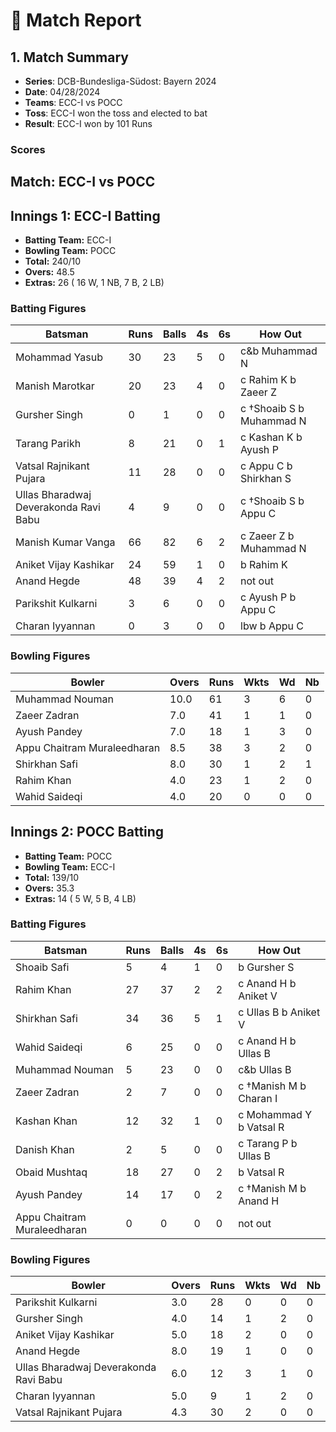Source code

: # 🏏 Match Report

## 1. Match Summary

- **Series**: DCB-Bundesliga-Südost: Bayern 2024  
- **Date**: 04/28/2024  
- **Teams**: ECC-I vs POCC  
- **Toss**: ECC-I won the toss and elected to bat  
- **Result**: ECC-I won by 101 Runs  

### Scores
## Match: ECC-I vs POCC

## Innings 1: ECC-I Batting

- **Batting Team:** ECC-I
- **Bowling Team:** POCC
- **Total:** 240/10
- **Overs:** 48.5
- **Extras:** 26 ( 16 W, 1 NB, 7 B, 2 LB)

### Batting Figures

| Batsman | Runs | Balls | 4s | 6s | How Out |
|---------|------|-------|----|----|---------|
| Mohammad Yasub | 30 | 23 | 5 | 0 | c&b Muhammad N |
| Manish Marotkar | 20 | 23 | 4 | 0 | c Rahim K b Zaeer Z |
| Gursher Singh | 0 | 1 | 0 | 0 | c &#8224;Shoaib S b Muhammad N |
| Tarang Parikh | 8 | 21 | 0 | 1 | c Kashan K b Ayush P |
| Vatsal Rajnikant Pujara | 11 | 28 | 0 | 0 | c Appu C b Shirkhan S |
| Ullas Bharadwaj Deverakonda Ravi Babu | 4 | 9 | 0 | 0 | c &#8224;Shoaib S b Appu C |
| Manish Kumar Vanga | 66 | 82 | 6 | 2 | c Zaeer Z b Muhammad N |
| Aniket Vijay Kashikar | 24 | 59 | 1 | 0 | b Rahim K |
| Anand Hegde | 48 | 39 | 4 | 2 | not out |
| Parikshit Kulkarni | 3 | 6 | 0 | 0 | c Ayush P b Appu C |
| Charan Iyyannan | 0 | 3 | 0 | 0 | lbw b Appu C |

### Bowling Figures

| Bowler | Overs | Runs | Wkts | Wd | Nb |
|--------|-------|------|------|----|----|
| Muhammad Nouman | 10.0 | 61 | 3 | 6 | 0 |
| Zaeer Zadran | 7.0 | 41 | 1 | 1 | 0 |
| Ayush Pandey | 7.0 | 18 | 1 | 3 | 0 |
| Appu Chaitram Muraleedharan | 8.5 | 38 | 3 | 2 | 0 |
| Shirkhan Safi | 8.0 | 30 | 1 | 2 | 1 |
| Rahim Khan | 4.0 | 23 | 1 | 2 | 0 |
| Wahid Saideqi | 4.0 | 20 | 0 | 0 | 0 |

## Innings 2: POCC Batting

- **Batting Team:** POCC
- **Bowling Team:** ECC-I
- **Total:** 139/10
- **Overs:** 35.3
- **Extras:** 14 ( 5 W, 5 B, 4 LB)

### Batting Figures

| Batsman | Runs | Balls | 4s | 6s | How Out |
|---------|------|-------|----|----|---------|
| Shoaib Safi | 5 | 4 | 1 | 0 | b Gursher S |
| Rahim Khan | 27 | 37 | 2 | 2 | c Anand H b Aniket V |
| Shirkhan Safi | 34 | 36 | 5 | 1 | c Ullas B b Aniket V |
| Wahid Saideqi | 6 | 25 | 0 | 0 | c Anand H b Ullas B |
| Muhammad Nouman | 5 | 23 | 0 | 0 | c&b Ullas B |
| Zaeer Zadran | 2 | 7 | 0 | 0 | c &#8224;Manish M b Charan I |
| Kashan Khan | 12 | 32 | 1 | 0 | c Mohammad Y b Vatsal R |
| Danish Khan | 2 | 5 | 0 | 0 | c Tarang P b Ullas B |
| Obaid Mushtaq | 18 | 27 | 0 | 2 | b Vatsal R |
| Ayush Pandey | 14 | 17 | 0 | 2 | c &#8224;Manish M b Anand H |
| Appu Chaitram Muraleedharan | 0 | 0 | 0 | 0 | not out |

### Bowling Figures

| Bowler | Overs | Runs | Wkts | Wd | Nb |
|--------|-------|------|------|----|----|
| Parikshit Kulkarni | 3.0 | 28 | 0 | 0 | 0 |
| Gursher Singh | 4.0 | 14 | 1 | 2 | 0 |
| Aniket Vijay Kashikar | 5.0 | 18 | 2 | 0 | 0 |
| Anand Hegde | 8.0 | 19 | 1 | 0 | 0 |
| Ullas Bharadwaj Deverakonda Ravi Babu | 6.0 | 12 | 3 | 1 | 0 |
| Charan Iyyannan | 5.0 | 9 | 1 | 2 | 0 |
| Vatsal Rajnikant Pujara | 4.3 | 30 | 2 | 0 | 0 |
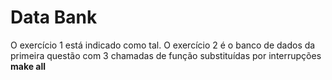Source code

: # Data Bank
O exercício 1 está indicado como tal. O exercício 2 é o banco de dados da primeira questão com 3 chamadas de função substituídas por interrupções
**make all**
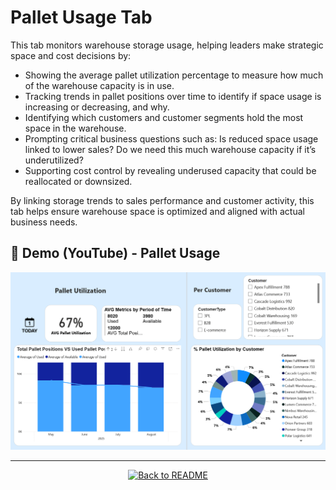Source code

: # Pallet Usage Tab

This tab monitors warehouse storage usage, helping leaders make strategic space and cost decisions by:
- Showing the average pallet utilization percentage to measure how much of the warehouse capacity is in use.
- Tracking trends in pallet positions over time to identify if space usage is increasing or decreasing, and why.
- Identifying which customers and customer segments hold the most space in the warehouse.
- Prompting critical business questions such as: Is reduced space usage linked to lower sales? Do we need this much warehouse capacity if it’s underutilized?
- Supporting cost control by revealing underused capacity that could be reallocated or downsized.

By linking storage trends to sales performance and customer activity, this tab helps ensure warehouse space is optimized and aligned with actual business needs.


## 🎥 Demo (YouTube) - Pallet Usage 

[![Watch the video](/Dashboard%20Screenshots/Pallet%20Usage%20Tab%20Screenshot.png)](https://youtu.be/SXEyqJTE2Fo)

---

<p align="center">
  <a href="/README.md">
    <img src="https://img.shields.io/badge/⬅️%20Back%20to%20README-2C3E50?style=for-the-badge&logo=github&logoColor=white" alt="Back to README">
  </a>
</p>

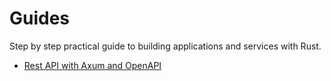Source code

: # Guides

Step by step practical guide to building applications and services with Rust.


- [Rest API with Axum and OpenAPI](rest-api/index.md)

------------

Assignment
Reproduce the source text of every item above line for line, with no changes. Leave the pictures out of your answer.

Your response
Source code

: # 🏏 Match Report

## 1. Match Summary

- **Series**: DCB-Bundesliga-Südost: Bayern 2024  
- **Date**: 04/28/2024  
- **Teams**: ECC-I vs POCC  
- **Toss**: ECC-I won the toss and elected to bat  
- **Result**: ECC-I won by 101 Runs  

### Scores
## Match: ECC-I vs POCC

## Innings 1: ECC-I Batting

- **Batting Team:** ECC-I
- **Bowling Team:** POCC
- **Total:** 240/10
- **Overs:** 48.5
- **Extras:** 26 ( 16 W, 1 NB, 7 B, 2 LB)

### Batting Figures

| Batsman | Runs | Balls | 4s | 6s | How Out |
|---------|------|-------|----|----|---------|
| Mohammad Yasub | 30 | 23 | 5 | 0 | c&b Muhammad N |
| Manish Marotkar | 20 | 23 | 4 | 0 | c Rahim K b Zaeer Z |
| Gursher Singh | 0 | 1 | 0 | 0 | c &#8224;Shoaib S b Muhammad N |
| Tarang Parikh | 8 | 21 | 0 | 1 | c Kashan K b Ayush P |
| Vatsal Rajnikant Pujara | 11 | 28 | 0 | 0 | c Appu C b Shirkhan S |
| Ullas Bharadwaj Deverakonda Ravi Babu | 4 | 9 | 0 | 0 | c &#8224;Shoaib S b Appu C |
| Manish Kumar Vanga | 66 | 82 | 6 | 2 | c Zaeer Z b Muhammad N |
| Aniket Vijay Kashikar | 24 | 59 | 1 | 0 | b Rahim K |
| Anand Hegde | 48 | 39 | 4 | 2 | not out |
| Parikshit Kulkarni | 3 | 6 | 0 | 0 | c Ayush P b Appu C |
| Charan Iyyannan | 0 | 3 | 0 | 0 | lbw b Appu C |

### Bowling Figures

| Bowler | Overs | Runs | Wkts | Wd | Nb |
|--------|-------|------|------|----|----|
| Muhammad Nouman | 10.0 | 61 | 3 | 6 | 0 |
| Zaeer Zadran | 7.0 | 41 | 1 | 1 | 0 |
| Ayush Pandey | 7.0 | 18 | 1 | 3 | 0 |
| Appu Chaitram Muraleedharan | 8.5 | 38 | 3 | 2 | 0 |
| Shirkhan Safi | 8.0 | 30 | 1 | 2 | 1 |
| Rahim Khan | 4.0 | 23 | 1 | 2 | 0 |
| Wahid Saideqi | 4.0 | 20 | 0 | 0 | 0 |

## Innings 2: POCC Batting

- **Batting Team:** POCC
- **Bowling Team:** ECC-I
- **Total:** 139/10
- **Overs:** 35.3
- **Extras:** 14 ( 5 W, 5 B, 4 LB)

### Batting Figures

| Batsman | Runs | Balls | 4s | 6s | How Out |
|---------|------|-------|----|----|---------|
| Shoaib Safi | 5 | 4 | 1 | 0 | b Gursher S |
| Rahim Khan | 27 | 37 | 2 | 2 | c Anand H b Aniket V |
| Shirkhan Safi | 34 | 36 | 5 | 1 | c Ullas B b Aniket V |
| Wahid Saideqi | 6 | 25 | 0 | 0 | c Anand H b Ullas B |
| Muhammad Nouman | 5 | 23 | 0 | 0 | c&b Ullas B |
| Zaeer Zadran | 2 | 7 | 0 | 0 | c &#8224;Manish M b Charan I |
| Kashan Khan | 12 | 32 | 1 | 0 | c Mohammad Y b Vatsal R |
| Danish Khan | 2 | 5 | 0 | 0 | c Tarang P b Ullas B |
| Obaid Mushtaq | 18 | 27 | 0 | 2 | b Vatsal R |
| Ayush Pandey | 14 | 17 | 0 | 2 | c &#8224;Manish M b Anand H |
| Appu Chaitram Muraleedharan | 0 | 0 | 0 | 0 | not out |

### Bowling Figures

| Bowler | Overs | Runs | Wkts | Wd | Nb |
|--------|-------|------|------|----|----|
| Parikshit Kulkarni | 3.0 | 28 | 0 | 0 | 0 |
| Gursher Singh | 4.0 | 14 | 1 | 2 | 0 |
| Aniket Vijay Kashikar | 5.0 | 18 | 2 | 0 | 0 |
| Anand Hegde | 8.0 | 19 | 1 | 0 | 0 |
| Ullas Bharadwaj Deverakonda Ravi Babu | 6.0 | 12 | 3 | 1 | 0 |
| Charan Iyyannan | 5.0 | 9 | 1 | 2 | 0 |
| Vatsal Rajnikant Pujara | 4.3 | 30 | 2 | 0 | 0 |
Source code

: # Data Bank
O exercício 1 está indicado como tal. O exercício 2 é o banco de dados da primeira questão com 3 chamadas de função substituídas por interrupções
**make all**
Source code

: # Pallet Usage Tab

This tab monitors warehouse storage usage, helping leaders make strategic space and cost decisions by:
- Showing the average pallet utilization percentage to measure how much of the warehouse capacity is in use.
- Tracking trends in pallet positions over time to identify if space usage is increasing or decreasing, and why.
- Identifying which customers and customer segments hold the most space in the warehouse.
- Prompting critical business questions such as: Is reduced space usage linked to lower sales? Do we need this much warehouse capacity if it’s underutilized?
- Supporting cost control by revealing underused capacity that could be reallocated or downsized.

By linking storage trends to sales performance and customer activity, this tab helps ensure warehouse space is optimized and aligned with actual business needs.


## 🎥 Demo (YouTube) - Pallet Usage 

[![Watch the video](/Dashboard%20Screenshots/Pallet%20Usage%20Tab%20Screenshot.png)](https://youtu.be/SXEyqJTE2Fo)

---

<p align="center">
  <a href="/README.md">
    <img src="https://img.shields.io/badge/⬅️%20Back%20to%20README-2C3E50?style=for-the-badge&logo=github&logoColor=white" alt="Back to README">
  </a>
</p>

Source code

: # Guides

Step by step practical guide to building applications and services with Rust.


- [Rest API with Axum and OpenAPI](rest-api/index.md)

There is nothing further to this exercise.